= Beginning of Section =

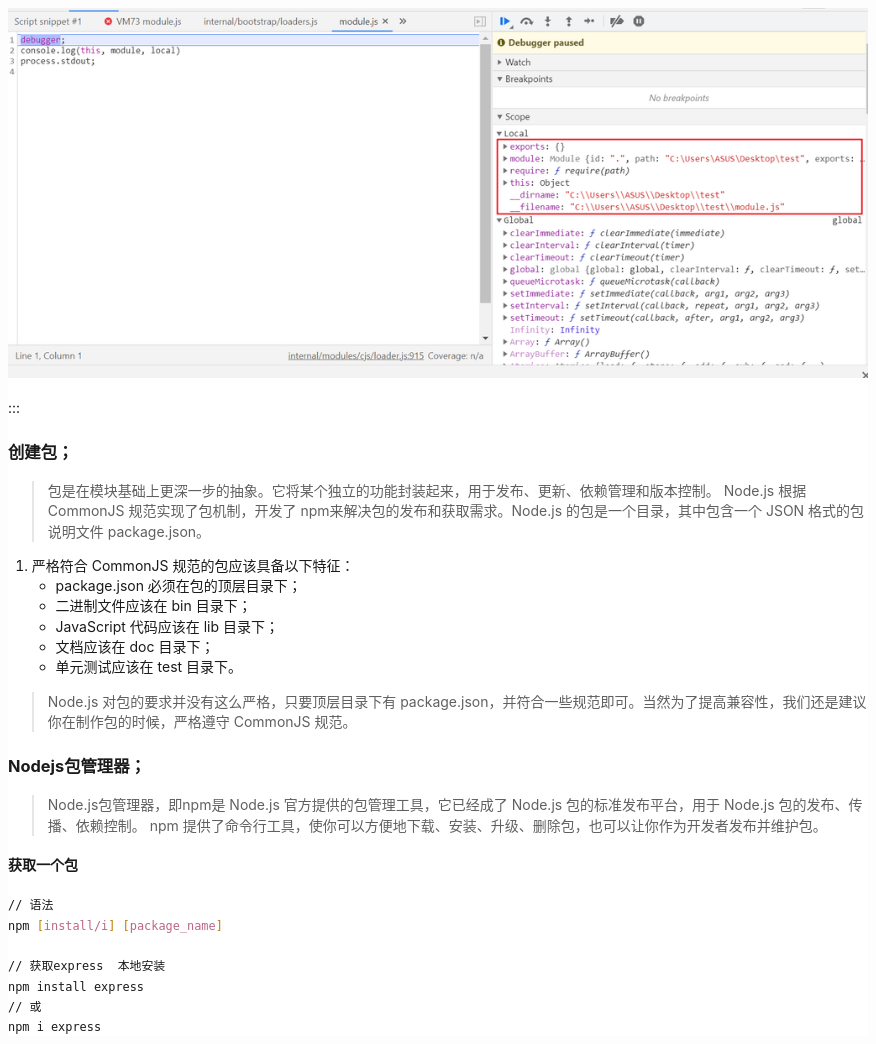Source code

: ![image-20210617080445839](assets/image-20210617080445839.png)

:::

### 创建包；

> 包是在模块基础上更深一步的抽象。它将某个独立的功能封装起来，用于发布、更新、依赖管理和版本控制。 Node.js 根据 CommonJS 规范实现了包机制，开发了 npm来解决包的发布和获取需求。Node.js 的包是一个目录，其中包含一个 JSON 格式的包说明文件 package.json。

1. 严格符合 CommonJS 规范的包应该具备以下特征：  
   - package.json 必须在包的顶层目录下；
   - 二进制文件应该在 bin 目录下；
   - JavaScript 代码应该在 lib 目录下；
   - 文档应该在 doc 目录下；
   - 单元测试应该在 test 目录下。  

> Node.js 对包的要求并没有这么严格，只要顶层目录下有 package.json，并符合一些规范即可。当然为了提高兼容性，我们还是建议你在制作包的时候，严格遵守 CommonJS 规范。  

### Nodejs包管理器；

> Node.js包管理器，即npm是 Node.js 官方提供的包管理工具，它已经成了 Node.js 包的标准发布平台，用于 Node.js 包的发布、传播、依赖控制。 npm 提供了命令行工具，使你可以方便地下载、安装、升级、删除包，也可以让你作为开发者发布并维护包。  

#### 获取一个包

```bash
// 语法
npm [install/i] [package_name]

// 获取express  本地安装
npm install express 
// 或
npm i express
```
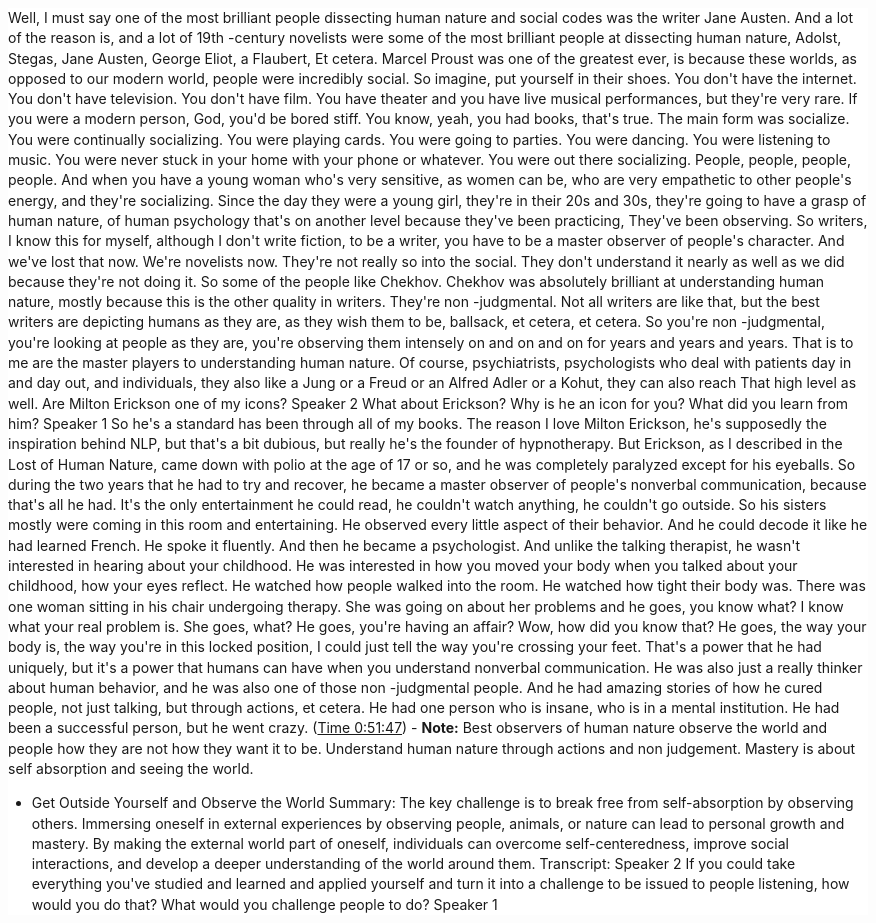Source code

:   Well, I must say one of the most brilliant people dissecting human nature and social codes was the writer Jane Austen. And a lot of the reason is, and a lot of 19th -century novelists were some of the most brilliant people at dissecting human nature, Adolst, Stegas, Jane Austen, George Eliot, a Flaubert, Et cetera. Marcel Proust was one of the greatest ever, is because these worlds, as opposed to our modern world, people were incredibly social. So imagine, put yourself in their shoes. You don't have the internet. You don't have television. You don't have film. You have theater and you have live musical performances, but they're very rare. If you were a modern person, God, you'd be bored stiff. You know, yeah, you had books, that's true. The main form was socialize. You were continually socializing. You were playing cards. You were going to parties. You were dancing. You were listening to music. You were never stuck in your home with your phone or whatever. You were out there socializing. People, people, people, people. And when you have a young woman who's very sensitive, as women can be, who are very empathetic to other people's energy, and they're socializing. Since the day they were a young girl, they're in their 20s and 30s, they're going to have a grasp of human nature, of human psychology that's on another level because they've been practicing, They've been observing. So writers, I know this for myself, although I don't write fiction, to be a writer, you have to be a master observer of people's character. And we've lost that now. We're novelists now. They're not really so into the social. They don't understand it nearly as well as we did because they're not doing it. So some of the people like Chekhov. Chekhov was absolutely brilliant at understanding human nature, mostly because this is the other quality in writers. They're non -judgmental. Not all writers are like that, but the best writers are depicting humans as they are, as they wish them to be, ballsack, et cetera, et cetera. So you're non -judgmental, you're looking at people as they are, you're observing them intensely on and on and on for years and years and years. That is to me are the master players to understanding human nature. Of course, psychiatrists, psychologists who deal with patients day in and day out, and individuals, they also like a Jung or a Freud or an Alfred Adler or a Kohut, they can also reach That high level as well. Are Milton Erickson one of my icons?
  Speaker 2
  What about Erickson? Why is he an icon for you? What did you learn from him?
  Speaker 1
  So he's a standard has been through all of my books. The reason I love Milton Erickson, he's supposedly the inspiration behind NLP, but that's a bit dubious, but really he's the founder of hypnotherapy. But Erickson, as I described in the Lost of Human Nature, came down with polio at the age of 17 or so, and he was completely paralyzed except for his eyeballs. So during the two years that he had to try and recover, he became a master observer of people's nonverbal communication, because that's all he had. It's the only entertainment he could read, he couldn't watch anything, he couldn't go outside. So his sisters mostly were coming in this room and entertaining. He observed every little aspect of their behavior. And he could decode it like he had learned French. He spoke it fluently. And then he became a psychologist. And unlike the talking therapist, he wasn't interested in hearing about your childhood. He was interested in how you moved your body when you talked about your childhood, how your eyes reflect. He watched how people walked into the room. He watched how tight their body was. There was one woman sitting in his chair undergoing therapy. She was going on about her problems and he goes, you know what? I know what your real problem is. She goes, what? He goes, you're having an affair? Wow, how did you know that? He goes, the way your body is, the way you're in this locked position, I could just tell the way you're crossing your feet. That's a power that he had uniquely, but it's a power that humans can have when you understand nonverbal communication. He was also just a really thinker about human behavior, and he was also one of those non -judgmental people. And he had amazing stories of how he cured people, not just talking, but through actions, et cetera. He had one person who is insane, who is in a mental institution. He had been a successful person, but he went crazy. ([Time 0:51:47](https://share.snipd.com/snip/471104da-82d9-48e0-b899-34e1bfa040f4))
    - **Note:** Best observers of human nature observe the world and people how they are not how they want it to be. Understand human nature through actions and non judgement. Mastery is about self absorption and seeing the world.
- Get Outside Yourself and Observe the World
  Summary:
  The key challenge is to break free from self-absorption by observing others.
  Immersing oneself in external experiences by observing people, animals, or nature can lead to personal growth and mastery. By making the external world part of oneself, individuals can overcome self-centeredness, improve social interactions, and develop a deeper understanding of the world around them.
  Transcript:
  Speaker 2
  If you could take everything you've studied and learned and applied yourself and turn it into a challenge to be issued to people listening, how would you do that? What would you challenge people to do?
  Speaker 1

= End of Section =

▸ TASK TO COMPLETE:
Return all of the entries exactly as written, but drop any pictures they hold.

▸ ANSWER BOX:
Source code

: ![image-20210617080445839](assets/image-20210617080445839.png)

:::

### 创建包；

> 包是在模块基础上更深一步的抽象。它将某个独立的功能封装起来，用于发布、更新、依赖管理和版本控制。 Node.js 根据 CommonJS 规范实现了包机制，开发了 npm来解决包的发布和获取需求。Node.js 的包是一个目录，其中包含一个 JSON 格式的包说明文件 package.json。

1. 严格符合 CommonJS 规范的包应该具备以下特征：  
   - package.json 必须在包的顶层目录下；
   - 二进制文件应该在 bin 目录下；
   - JavaScript 代码应该在 lib 目录下；
   - 文档应该在 doc 目录下；
   - 单元测试应该在 test 目录下。  

> Node.js 对包的要求并没有这么严格，只要顶层目录下有 package.json，并符合一些规范即可。当然为了提高兼容性，我们还是建议你在制作包的时候，严格遵守 CommonJS 规范。  

### Nodejs包管理器；

> Node.js包管理器，即npm是 Node.js 官方提供的包管理工具，它已经成了 Node.js 包的标准发布平台，用于 Node.js 包的发布、传播、依赖控制。 npm 提供了命令行工具，使你可以方便地下载、安装、升级、删除包，也可以让你作为开发者发布并维护包。  

#### 获取一个包

```bash
// 语法
npm [install/i] [package_name]

// 获取express  本地安装
npm install express 
// 或
npm i express
```
Source code

:   Well, I must say one of the most brilliant people dissecting human nature and social codes was the writer Jane Austen. And a lot of the reason is, and a lot of 19th -century novelists were some of the most brilliant people at dissecting human nature, Adolst, Stegas, Jane Austen, George Eliot, a Flaubert, Et cetera. Marcel Proust was one of the greatest ever, is because these worlds, as opposed to our modern world, people were incredibly social. So imagine, put yourself in their shoes. You don't have the internet. You don't have television. You don't have film. You have theater and you have live musical performances, but they're very rare. If you were a modern person, God, you'd be bored stiff. You know, yeah, you had books, that's true. The main form was socialize. You were continually socializing. You were playing cards. You were going to parties. You were dancing. You were listening to music. You were never stuck in your home with your phone or whatever. You were out there socializing. People, people, people, people. And when you have a young woman who's very sensitive, as women can be, who are very empathetic to other people's energy, and they're socializing. Since the day they were a young girl, they're in their 20s and 30s, they're going to have a grasp of human nature, of human psychology that's on another level because they've been practicing, They've been observing. So writers, I know this for myself, although I don't write fiction, to be a writer, you have to be a master observer of people's character. And we've lost that now. We're novelists now. They're not really so into the social. They don't understand it nearly as well as we did because they're not doing it. So some of the people like Chekhov. Chekhov was absolutely brilliant at understanding human nature, mostly because this is the other quality in writers. They're non -judgmental. Not all writers are like that, but the best writers are depicting humans as they are, as they wish them to be, ballsack, et cetera, et cetera. So you're non -judgmental, you're looking at people as they are, you're observing them intensely on and on and on for years and years and years. That is to me are the master players to understanding human nature. Of course, psychiatrists, psychologists who deal with patients day in and day out, and individuals, they also like a Jung or a Freud or an Alfred Adler or a Kohut, they can also reach That high level as well. Are Milton Erickson one of my icons?
  Speaker 2
  What about Erickson? Why is he an icon for you? What did you learn from him?
  Speaker 1
  So he's a standard has been through all of my books. The reason I love Milton Erickson, he's supposedly the inspiration behind NLP, but that's a bit dubious, but really he's the founder of hypnotherapy. But Erickson, as I described in the Lost of Human Nature, came down with polio at the age of 17 or so, and he was completely paralyzed except for his eyeballs. So during the two years that he had to try and recover, he became a master observer of people's nonverbal communication, because that's all he had. It's the only entertainment he could read, he couldn't watch anything, he couldn't go outside. So his sisters mostly were coming in this room and entertaining. He observed every little aspect of their behavior. And he could decode it like he had learned French. He spoke it fluently. And then he became a psychologist. And unlike the talking therapist, he wasn't interested in hearing about your childhood. He was interested in how you moved your body when you talked about your childhood, how your eyes reflect. He watched how people walked into the room. He watched how tight their body was. There was one woman sitting in his chair undergoing therapy. She was going on about her problems and he goes, you know what? I know what your real problem is. She goes, what? He goes, you're having an affair? Wow, how did you know that? He goes, the way your body is, the way you're in this locked position, I could just tell the way you're crossing your feet. That's a power that he had uniquely, but it's a power that humans can have when you understand nonverbal communication. He was also just a really thinker about human behavior, and he was also one of those non -judgmental people. And he had amazing stories of how he cured people, not just talking, but through actions, et cetera. He had one person who is insane, who is in a mental institution. He had been a successful person, but he went crazy. ([Time 0:51:47](https://share.snipd.com/snip/471104da-82d9-48e0-b899-34e1bfa040f4))
    - **Note:** Best observers of human nature observe the world and people how they are not how they want it to be. Understand human nature through actions and non judgement. Mastery is about self absorption and seeing the world.
- Get Outside Yourself and Observe the World
  Summary:
  The key challenge is to break free from self-absorption by observing others.
  Immersing oneself in external experiences by observing people, animals, or nature can lead to personal growth and mastery. By making the external world part of oneself, individuals can overcome self-centeredness, improve social interactions, and develop a deeper understanding of the world around them.
  Transcript:
  Speaker 2
  If you could take everything you've studied and learned and applied yourself and turn it into a challenge to be issued to people listening, how would you do that? What would you challenge people to do?
  Speaker 1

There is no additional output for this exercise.